Gemeinsam stark für Europa

    Hamburg war am Montag das Zentrum der europäischen Energiepolitik. Auf Einladung von Bundeskanzler Friedrich Merz trafen sich die Regierungschefs der Nordsee-Anrainer im Rathaus. Das Ziel ist die eigenständige Energieversorgung für Haushalte und Industrie. Dies beendet die Abhängigkeit von teuren Importen und festigt den Zusammenhalt auf dem Kontinent. 

    Windkraft als Motor für Wohlstand

    Die Nordsee bietet gewaltige Chancen für die Wirtschaft. Eine grenzüberschreitende Vernetzung der Windparks senkt die Kosten und garantiert eine stabile Stromversorgung. Davon profitiert der Klimaschutz ebenso wie der Arbeitsmarkt.  

    „Die Beschlüsse, die wir heute hier in Hamburg getroffen haben, werden unsere Energieversorgung sicherer, kostengünstiger und integrierter machen.“ Friedrich Merz 

    Ein Rückgrat für Deutschlands Industrie 

    Diese Energie-Offensive ist weit mehr als ein norddeutsches Projekt: Die Anbindung an das nationale Stromnetz stellt sicher, dass der saubere Windstrom auch die industriellen Herzen im Süden und Westen des Landes erreicht. Von der bayerischen Chemieindustrie bis zum baden-württembergischen Mittelstand – bezahlbare Energie aus der Nordsee sichert die Wettbewerbsfähigkeit unserer Unternehmen in ganz Deutschland. 

    Sicherheit für unsere Energie

    Ein Schwerpunkt der Gespräche war der Schutz der Anlagen vor physischen und virtuellen Angriffen. In enger Zusammenarbeit mit der NATO wird die Sicherheit im hohen Norden erhöht. Die Bundesregierung übernimmt hierbei geopolitische Verantwortung für die gesamte Region.  

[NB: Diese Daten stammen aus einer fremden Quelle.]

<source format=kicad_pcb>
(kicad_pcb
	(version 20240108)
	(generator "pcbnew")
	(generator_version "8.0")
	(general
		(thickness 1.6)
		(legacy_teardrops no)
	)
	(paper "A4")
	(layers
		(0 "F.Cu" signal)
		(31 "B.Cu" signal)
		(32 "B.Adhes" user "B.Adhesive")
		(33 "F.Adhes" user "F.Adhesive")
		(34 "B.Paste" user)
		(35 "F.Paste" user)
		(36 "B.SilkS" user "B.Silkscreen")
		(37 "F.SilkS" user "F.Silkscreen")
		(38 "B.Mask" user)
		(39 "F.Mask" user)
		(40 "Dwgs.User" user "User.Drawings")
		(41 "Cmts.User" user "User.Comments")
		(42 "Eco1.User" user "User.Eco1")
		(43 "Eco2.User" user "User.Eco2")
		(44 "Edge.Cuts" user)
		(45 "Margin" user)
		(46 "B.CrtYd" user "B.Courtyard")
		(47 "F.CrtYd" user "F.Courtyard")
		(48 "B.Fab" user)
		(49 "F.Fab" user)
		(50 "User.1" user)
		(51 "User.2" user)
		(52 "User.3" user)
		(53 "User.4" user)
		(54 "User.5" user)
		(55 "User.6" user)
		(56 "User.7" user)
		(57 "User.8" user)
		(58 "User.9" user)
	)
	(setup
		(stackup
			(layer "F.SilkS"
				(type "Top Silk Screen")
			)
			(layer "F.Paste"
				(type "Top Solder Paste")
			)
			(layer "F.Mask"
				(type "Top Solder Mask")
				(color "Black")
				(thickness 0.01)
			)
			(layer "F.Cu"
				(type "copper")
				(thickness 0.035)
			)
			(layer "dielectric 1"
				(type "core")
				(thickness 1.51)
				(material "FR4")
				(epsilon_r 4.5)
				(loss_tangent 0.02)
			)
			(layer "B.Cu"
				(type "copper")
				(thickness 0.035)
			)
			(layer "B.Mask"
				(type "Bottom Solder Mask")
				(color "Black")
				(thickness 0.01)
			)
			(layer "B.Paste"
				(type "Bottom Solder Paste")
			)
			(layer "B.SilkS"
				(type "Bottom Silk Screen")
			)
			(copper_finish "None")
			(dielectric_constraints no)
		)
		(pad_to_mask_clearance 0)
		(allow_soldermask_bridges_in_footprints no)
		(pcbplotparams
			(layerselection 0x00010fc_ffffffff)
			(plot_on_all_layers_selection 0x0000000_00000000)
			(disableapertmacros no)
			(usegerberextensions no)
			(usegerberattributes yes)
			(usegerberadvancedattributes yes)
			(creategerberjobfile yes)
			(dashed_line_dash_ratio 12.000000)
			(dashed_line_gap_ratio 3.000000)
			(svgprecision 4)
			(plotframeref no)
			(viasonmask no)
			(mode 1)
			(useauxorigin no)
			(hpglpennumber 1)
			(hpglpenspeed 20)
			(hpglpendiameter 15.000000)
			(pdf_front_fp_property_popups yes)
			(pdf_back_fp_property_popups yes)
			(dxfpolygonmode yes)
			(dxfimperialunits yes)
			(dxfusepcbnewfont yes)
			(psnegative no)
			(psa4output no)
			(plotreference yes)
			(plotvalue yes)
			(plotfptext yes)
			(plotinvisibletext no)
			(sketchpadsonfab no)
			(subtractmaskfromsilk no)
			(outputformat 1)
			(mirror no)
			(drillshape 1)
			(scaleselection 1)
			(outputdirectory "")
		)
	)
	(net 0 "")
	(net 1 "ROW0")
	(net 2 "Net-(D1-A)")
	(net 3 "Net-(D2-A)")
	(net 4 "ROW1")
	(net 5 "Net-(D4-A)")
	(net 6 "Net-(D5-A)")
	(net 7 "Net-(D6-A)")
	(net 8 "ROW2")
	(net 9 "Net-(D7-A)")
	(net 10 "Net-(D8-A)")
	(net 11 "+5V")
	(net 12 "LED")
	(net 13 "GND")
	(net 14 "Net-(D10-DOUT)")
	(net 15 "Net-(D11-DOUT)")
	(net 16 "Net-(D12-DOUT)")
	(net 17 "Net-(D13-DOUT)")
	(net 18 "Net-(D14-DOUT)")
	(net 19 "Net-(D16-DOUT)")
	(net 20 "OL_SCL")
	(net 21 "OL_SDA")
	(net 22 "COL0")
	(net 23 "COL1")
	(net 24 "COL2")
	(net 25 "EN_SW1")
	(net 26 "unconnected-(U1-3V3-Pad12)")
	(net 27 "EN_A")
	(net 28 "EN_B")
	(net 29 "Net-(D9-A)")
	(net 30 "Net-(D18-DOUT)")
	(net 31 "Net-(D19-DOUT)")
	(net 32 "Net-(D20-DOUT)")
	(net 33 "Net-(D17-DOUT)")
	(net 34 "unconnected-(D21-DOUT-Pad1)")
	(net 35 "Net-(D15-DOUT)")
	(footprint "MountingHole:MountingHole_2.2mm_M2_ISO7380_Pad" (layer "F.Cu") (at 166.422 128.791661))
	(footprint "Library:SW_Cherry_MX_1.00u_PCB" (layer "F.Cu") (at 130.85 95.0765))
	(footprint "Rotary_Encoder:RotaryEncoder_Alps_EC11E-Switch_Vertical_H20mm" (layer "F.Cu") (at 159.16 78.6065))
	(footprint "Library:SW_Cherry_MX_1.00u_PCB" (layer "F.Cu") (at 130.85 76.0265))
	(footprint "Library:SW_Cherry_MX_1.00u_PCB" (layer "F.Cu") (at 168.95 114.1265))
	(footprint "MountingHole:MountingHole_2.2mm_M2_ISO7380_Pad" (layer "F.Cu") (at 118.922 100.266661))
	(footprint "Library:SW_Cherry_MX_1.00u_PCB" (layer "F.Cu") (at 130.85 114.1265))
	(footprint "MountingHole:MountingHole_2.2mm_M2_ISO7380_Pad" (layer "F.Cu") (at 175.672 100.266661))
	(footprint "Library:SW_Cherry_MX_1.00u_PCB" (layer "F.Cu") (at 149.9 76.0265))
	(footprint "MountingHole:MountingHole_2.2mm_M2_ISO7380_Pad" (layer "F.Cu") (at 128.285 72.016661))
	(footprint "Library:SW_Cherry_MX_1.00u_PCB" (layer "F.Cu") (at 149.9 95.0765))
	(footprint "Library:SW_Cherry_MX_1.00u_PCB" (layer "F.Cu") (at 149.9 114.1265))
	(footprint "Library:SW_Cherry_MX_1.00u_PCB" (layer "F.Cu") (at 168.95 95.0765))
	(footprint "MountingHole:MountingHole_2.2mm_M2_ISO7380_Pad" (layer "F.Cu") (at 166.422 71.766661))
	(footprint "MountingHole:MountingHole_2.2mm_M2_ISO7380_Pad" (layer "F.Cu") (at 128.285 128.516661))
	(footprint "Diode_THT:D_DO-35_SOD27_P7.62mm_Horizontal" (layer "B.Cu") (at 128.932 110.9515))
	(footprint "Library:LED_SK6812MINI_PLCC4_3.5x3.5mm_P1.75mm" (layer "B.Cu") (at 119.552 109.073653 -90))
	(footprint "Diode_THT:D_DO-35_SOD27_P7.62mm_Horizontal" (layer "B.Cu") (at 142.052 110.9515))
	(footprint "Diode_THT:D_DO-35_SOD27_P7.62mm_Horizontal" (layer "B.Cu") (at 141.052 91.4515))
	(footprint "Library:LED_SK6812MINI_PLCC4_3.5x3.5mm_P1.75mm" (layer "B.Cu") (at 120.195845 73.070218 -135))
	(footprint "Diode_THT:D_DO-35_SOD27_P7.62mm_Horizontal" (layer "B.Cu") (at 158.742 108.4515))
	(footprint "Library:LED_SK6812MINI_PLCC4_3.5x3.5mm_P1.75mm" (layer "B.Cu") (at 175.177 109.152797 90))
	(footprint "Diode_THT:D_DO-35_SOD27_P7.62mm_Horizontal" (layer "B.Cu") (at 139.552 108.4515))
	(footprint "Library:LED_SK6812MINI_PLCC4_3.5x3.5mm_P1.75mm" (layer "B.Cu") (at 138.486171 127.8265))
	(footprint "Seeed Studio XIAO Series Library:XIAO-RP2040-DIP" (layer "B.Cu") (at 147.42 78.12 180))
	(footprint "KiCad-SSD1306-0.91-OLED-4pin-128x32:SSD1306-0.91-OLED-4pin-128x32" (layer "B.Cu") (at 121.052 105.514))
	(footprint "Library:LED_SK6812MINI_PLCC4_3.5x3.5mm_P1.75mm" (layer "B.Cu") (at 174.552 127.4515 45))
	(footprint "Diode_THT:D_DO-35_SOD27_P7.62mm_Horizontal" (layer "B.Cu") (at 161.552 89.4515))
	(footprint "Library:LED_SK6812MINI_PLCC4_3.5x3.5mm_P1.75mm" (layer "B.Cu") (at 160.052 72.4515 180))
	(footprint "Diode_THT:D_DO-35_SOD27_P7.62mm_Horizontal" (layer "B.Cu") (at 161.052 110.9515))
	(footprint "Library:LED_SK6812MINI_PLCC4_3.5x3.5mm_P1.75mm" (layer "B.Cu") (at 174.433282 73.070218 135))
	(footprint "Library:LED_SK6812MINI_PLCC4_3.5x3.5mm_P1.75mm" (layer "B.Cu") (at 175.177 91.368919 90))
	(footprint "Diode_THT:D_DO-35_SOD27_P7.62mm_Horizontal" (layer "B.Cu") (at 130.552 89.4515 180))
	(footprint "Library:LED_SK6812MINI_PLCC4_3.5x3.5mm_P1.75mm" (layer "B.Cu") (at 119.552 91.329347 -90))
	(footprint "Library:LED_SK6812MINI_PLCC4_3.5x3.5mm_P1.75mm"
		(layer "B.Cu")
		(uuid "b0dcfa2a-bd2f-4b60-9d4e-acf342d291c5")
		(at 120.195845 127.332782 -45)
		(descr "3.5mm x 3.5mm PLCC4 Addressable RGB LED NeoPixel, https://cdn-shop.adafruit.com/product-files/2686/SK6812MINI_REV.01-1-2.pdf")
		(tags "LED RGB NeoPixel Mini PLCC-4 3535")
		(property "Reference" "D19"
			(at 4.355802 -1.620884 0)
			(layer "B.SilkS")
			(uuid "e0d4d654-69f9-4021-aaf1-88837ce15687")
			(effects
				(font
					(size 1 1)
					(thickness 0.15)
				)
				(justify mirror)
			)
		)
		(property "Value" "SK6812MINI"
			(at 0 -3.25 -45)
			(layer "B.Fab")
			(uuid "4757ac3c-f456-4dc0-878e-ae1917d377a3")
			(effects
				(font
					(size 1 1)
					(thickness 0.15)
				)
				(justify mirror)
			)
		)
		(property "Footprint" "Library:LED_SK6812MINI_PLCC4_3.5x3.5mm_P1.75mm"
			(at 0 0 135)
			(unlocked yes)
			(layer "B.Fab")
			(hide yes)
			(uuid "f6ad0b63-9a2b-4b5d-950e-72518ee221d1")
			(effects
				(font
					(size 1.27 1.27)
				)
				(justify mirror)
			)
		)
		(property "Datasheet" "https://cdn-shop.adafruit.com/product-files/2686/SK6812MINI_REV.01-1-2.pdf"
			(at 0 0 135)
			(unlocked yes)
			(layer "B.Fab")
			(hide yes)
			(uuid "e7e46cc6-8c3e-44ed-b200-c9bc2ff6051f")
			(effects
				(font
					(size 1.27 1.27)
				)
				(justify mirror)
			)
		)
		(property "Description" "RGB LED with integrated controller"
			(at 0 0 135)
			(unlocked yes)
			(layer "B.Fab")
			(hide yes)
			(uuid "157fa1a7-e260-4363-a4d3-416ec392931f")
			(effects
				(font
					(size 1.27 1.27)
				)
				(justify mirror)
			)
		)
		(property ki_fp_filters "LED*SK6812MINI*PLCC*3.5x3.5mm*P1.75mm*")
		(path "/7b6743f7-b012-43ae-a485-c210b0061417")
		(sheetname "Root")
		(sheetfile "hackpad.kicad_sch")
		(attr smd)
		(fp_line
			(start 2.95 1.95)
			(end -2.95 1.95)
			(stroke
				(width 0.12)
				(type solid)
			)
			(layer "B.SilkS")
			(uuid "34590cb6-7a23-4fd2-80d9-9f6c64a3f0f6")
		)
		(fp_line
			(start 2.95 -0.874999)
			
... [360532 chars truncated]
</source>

    „Vor allem Dänemark und die Bevölkerung Grönlands können sich auf unsere Solidarität verlassen.“ Friedrich Merz

    Nordseegipfel in Hamburg
    Foto: Bundesregierung/Guido Bergmann
    Foto: Bundesregierung/Guido Bergmann

    Taten statt nur Worte: Das Beispiel Bornholm

    Der Gipfel liefert Ergebnisse, die über bloße Absichtserklärungen hinausgehen. Ein Meilenstein ist das Projekt „Bornholm Energy Island“. Deutschland und Dänemark haben sich rechtlich verbindlich geeinigt, gemeinsam Windkraft für Millionen Haushalte zu erzeugen. 

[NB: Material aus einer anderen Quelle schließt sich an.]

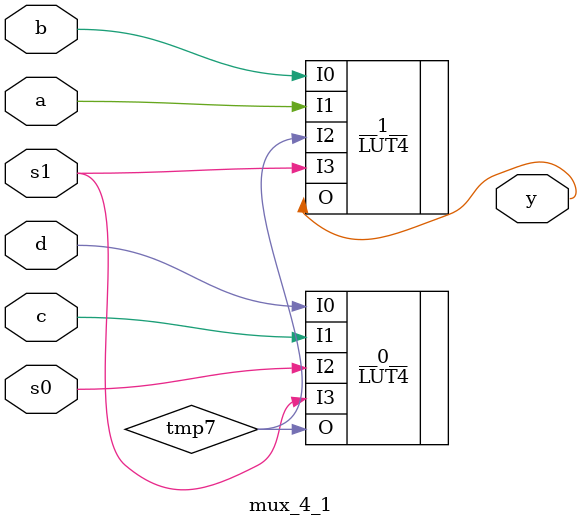
<source format=v>

module mux_4_1 (
    b,
    a,
    d,
    c,
    s0,
    s1,
    y
);
  input b;
  wire b;
  input a;
  wire a;
  input d;
  wire d;
  input c;
  wire c;
  input s0;
  wire s0;
  input s1;
  wire s1;
  output y;
  wire y;
  wire tmp7;
  LUT4 #(
      .INIT(16'hf0ca)
  ) __0__ (
      .I0(d),
      .I1(c),
      .I2(s0),
      .I3(s1),
      .O (tmp7)
  );
  LUT4 #(
      .INIT(16'hcaf0)
  ) __1__ (
      .I0(b),
      .I1(a),
      .I2(tmp7),
      .I3(s1),
      .O (y)
  );

  // CHECK: NOT #(
  // CHECK: ) __10__ (
  // CHECK:     .A(s0),
  // CHECK:     .Y(__0__)
  // CHECK: );
  // CHECK: AND #(
  // CHECK: ) __11__ (
  // CHECK:     .A(b),
  // CHECK:     .B(__0__),
  // CHECK:     .Y(__1__)
  // CHECK: );
  // CHECK: AND #(
  // CHECK: ) __12__ (
  // CHECK:     .A(s0),
  // CHECK:     .B(a),
  // CHECK:     .Y(__2__)
  // CHECK: );
  // CHECK: NOR #(
  // CHECK: ) __13__ (
  // CHECK:     .A(__2__),
  // CHECK:     .B(__1__),
  // CHECK:     .Y(__3__)
  // CHECK: );
  // CHECK: AND #(
  // CHECK: ) __14__ (
  // CHECK:     .A(s1),
  // CHECK:     .B(__3__),
  // CHECK:     .Y(__4__)
  // CHECK: );
  // CHECK: NOR #(
  // CHECK: ) __15__ (
  // CHECK:     .A(s0),
  // CHECK:     .B(d),
  // CHECK:     .Y(__5__)
  // CHECK: );
  // CHECK: NOT #(
  // CHECK: ) __16__ (
  // CHECK:     .A(c),
  // CHECK:     .Y(__6__)
  // CHECK: );
  // CHECK: AND #(
  // CHECK: ) __17__ (
  // CHECK:     .A(s0),
  // CHECK:     .B(__6__),
  // CHECK:     .Y(__7__)
  // CHECK: );
  // CHECK: NOR #(
  // CHECK: ) __18__ (
  // CHECK:     .A(__7__),
  // CHECK:     .B(__5__),
  // CHECK:     .Y(__8__)
  // CHECK: );
  // CHECK: NOR #(
  // CHECK: ) __19__ (
  // CHECK:     .A(s1),
  // CHECK:     .B(__8__),
  // CHECK:     .Y(__9__)
  // CHECK: );
  // CHECK: NOR #(
  // CHECK: ) __20__ (
  // CHECK:     .A(__9__),
  // CHECK:     .B(__4__),
  // CHECK:     .Y(y)
  // CHECK: );

endmodule

</source>
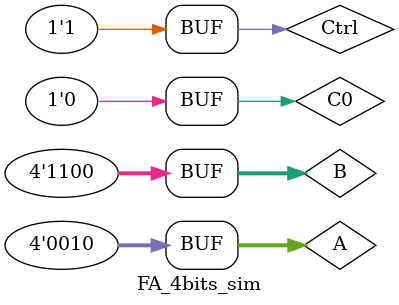
<source format=v>
`timescale 1ns / 1ps


module FA_4bits_sim;

	// Inputs
	reg Ctrl;
	reg [3:0] A;
	reg [3:0] B;
	reg C0;

	// Outputs
	wire [3:0] s;
	wire OF;
	wire CF;
	wire ZF;
	wire SF;
	wire PF;

	// Instantiate the Unit Under Test (UUT)
	FA_4bits uut (
		.Ctrl(Ctrl), 
		.A(A), 
		.B(B), 
		.C0(C0), 
		.s(s), 
		.OF(OF), 
		.CF(CF), 
		.ZF(ZF), 
		.SF(SF), 
		.PF(PF)
	);

	initial begin
		Ctrl = 1;
		A = 4'b1100;
		B = 4'b1011;
		C0 = 1;

		// Wait 100 ns for global reset to finish
		#100;
		A=4'b0000;
		B=4'b0000;
		C0=0;
		#100;
		Ctrl=1;
		A=4'b0010;
		B=4'b1100;
        
		// Add stimulus here

	end
      
endmodule


</source>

    „Bornholm Energy Island ist das erste rechtsverbindlich vereinbarte hybride Offshore-Kooperationsprojekt in Europa. Es gibt kein zweites. Wir machen hier das erste.“ Friedrich Merz 

    Ein Hub für saubere Energie

    Die intelligente Vernetzung der Infrastruktur ist der Schlüssel, um strategische Abhängigkeiten zu reduzieren. Das enorme Potenzial der Nordsee wird künftig besser genutzt, um Europa insgesamt krisenfester und souveräner zu machen. 

    „Mit dem konsequenten Ausbau und der intelligenten Vernetzung von Offshore-Energie schaffen wir bezahlbare, saubere und sichere Energie, reduzieren strategische Abhängigkeiten und erhöhen die Resilienz Europas insgesamt.“ Katherina Reiche  

    Ein Plan mit festen Terminen

    Damit die Ziele erreicht werden, gibt es nun einen klaren Aktionsplan mit festen Zeitplänen und Zuständigkeiten. Die Energieminister werden die Umsetzung regelmäßig prüfen. Ein gemeinsamer Investitionspakt sorgt zudem dafür, dass die Industrie über neun Milliarden Euro in neue Fabriken und Technik investiert. 

    Dieser konkrete Aufbau einer modernen Infrastruktur macht das Land sicher und fit für die kommenden Jahrzehnte. Klare Regeln und starke Partnerschaften sichern den Erfolg. Das Ziel ist ein souveränes Europa.